Task to complete:
Examine the listing below and state how many of its lines contain the word "disponibles". Write only the number.

Recorded data:
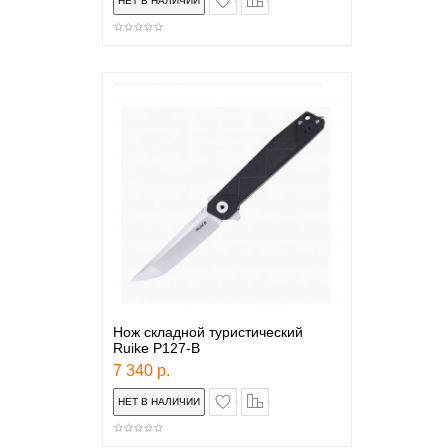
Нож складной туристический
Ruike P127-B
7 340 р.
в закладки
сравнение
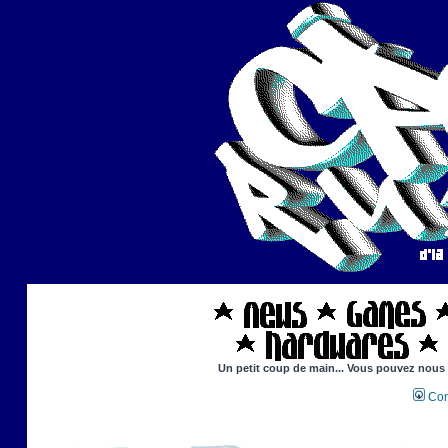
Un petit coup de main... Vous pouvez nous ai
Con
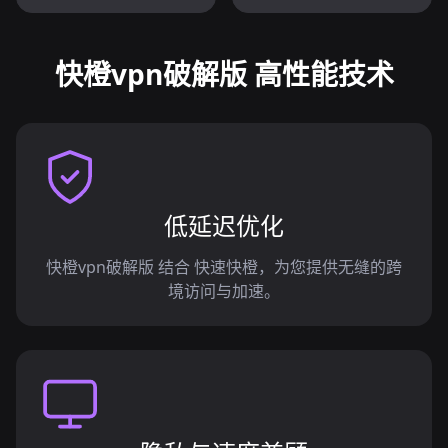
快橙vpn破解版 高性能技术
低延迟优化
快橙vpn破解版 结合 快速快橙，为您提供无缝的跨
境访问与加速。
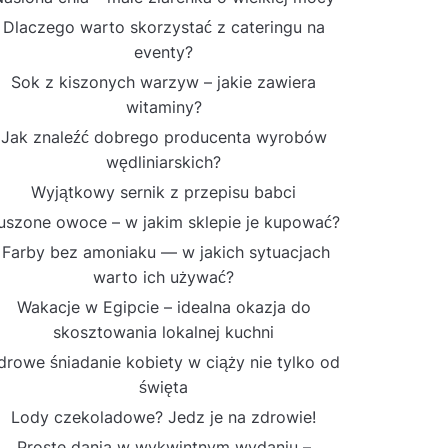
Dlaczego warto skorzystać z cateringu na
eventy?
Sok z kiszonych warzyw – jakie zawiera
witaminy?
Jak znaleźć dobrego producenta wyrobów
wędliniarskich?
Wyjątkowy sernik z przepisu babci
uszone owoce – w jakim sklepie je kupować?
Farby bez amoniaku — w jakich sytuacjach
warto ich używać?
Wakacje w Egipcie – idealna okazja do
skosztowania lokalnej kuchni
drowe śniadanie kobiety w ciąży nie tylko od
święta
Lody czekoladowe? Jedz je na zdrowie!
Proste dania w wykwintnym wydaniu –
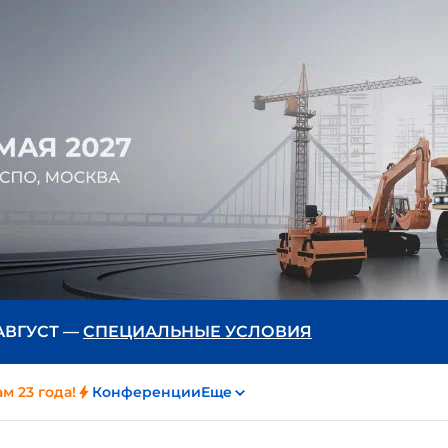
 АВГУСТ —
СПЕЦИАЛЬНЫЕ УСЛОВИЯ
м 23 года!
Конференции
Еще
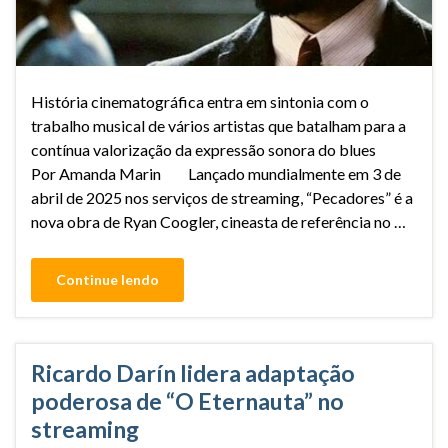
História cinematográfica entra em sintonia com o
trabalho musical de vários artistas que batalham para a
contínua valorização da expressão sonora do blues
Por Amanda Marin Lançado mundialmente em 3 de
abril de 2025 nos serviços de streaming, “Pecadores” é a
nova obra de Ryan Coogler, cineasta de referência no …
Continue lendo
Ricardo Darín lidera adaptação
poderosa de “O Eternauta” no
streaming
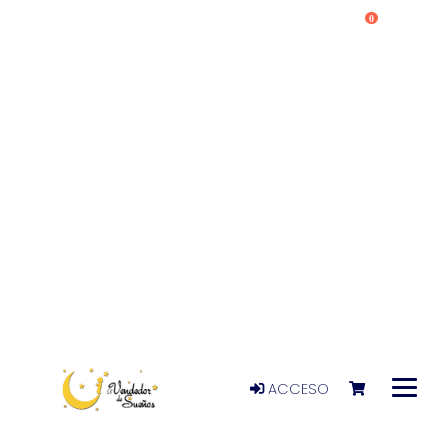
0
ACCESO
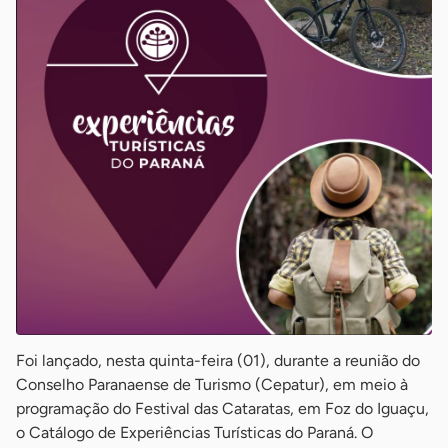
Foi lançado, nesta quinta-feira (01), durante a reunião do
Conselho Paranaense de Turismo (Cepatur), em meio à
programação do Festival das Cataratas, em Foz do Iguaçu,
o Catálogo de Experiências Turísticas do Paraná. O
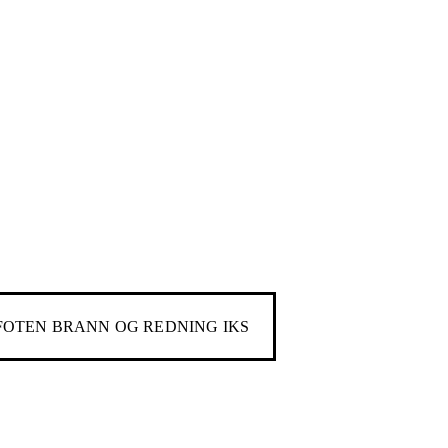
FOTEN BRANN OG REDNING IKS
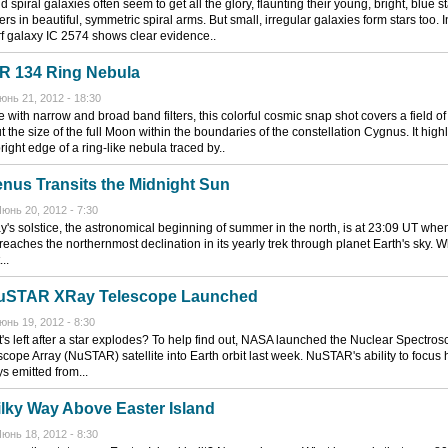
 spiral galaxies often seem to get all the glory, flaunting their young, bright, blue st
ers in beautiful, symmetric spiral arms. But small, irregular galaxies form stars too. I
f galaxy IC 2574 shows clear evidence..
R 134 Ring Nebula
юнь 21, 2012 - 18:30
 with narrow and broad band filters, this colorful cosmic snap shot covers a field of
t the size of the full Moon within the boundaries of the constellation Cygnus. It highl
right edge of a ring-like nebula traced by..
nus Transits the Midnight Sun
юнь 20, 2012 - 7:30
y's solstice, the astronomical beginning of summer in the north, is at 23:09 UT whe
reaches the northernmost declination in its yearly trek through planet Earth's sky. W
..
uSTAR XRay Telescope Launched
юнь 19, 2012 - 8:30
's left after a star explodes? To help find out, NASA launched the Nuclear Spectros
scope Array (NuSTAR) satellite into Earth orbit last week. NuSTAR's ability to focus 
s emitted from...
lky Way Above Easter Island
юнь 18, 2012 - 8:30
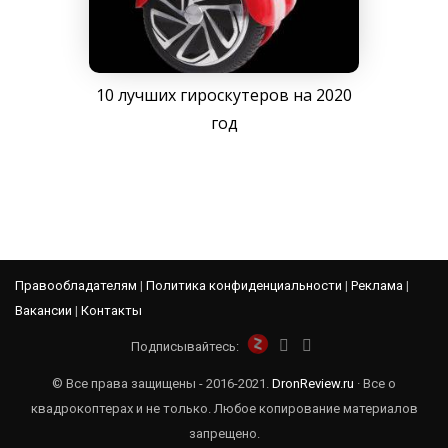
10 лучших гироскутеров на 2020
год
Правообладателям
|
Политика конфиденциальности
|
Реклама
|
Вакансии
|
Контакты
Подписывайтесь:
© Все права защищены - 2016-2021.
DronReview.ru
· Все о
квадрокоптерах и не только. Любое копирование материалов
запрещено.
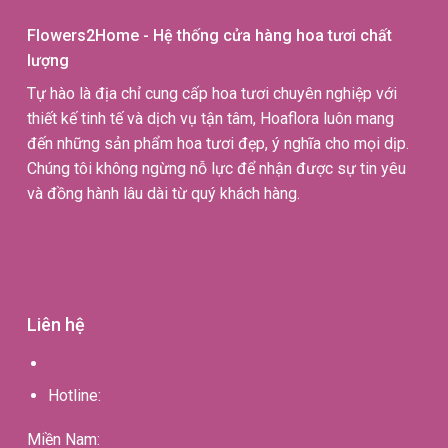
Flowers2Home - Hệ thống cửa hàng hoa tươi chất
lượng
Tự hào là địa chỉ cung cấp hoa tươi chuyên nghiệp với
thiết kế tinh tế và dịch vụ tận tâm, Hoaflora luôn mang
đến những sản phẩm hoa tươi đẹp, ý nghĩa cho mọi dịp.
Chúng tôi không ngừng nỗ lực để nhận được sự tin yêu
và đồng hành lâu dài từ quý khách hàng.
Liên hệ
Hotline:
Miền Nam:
...
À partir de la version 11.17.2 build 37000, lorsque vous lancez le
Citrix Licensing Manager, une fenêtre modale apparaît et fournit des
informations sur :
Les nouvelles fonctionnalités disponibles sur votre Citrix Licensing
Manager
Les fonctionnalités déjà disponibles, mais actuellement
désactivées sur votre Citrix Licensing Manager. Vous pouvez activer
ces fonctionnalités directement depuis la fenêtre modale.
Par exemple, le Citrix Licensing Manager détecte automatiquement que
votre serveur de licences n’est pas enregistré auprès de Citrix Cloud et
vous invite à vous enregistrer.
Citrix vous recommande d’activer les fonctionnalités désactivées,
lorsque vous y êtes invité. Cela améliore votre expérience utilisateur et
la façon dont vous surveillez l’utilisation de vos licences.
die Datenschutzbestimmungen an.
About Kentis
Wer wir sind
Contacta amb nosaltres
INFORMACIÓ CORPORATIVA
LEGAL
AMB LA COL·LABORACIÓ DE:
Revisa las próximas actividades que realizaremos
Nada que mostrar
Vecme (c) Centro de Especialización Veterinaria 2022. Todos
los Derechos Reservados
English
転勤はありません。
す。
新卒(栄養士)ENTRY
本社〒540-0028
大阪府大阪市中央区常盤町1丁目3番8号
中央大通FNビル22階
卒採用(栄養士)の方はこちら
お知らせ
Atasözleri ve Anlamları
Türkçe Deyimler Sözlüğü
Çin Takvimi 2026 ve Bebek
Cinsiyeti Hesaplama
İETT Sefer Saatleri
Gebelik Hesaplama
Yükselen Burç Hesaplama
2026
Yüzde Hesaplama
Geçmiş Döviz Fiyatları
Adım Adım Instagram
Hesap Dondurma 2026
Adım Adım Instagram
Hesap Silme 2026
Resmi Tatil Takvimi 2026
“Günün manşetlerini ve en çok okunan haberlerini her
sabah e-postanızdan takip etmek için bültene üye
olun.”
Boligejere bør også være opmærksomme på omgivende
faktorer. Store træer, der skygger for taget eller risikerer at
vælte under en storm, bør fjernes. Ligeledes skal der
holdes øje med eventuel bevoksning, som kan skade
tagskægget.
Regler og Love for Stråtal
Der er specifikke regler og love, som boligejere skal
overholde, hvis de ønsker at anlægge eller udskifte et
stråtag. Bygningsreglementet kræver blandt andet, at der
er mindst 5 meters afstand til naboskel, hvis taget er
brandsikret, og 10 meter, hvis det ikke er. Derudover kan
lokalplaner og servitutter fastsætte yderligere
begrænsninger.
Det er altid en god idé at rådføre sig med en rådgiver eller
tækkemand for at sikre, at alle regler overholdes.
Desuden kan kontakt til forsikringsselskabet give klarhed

Exercise answer:
2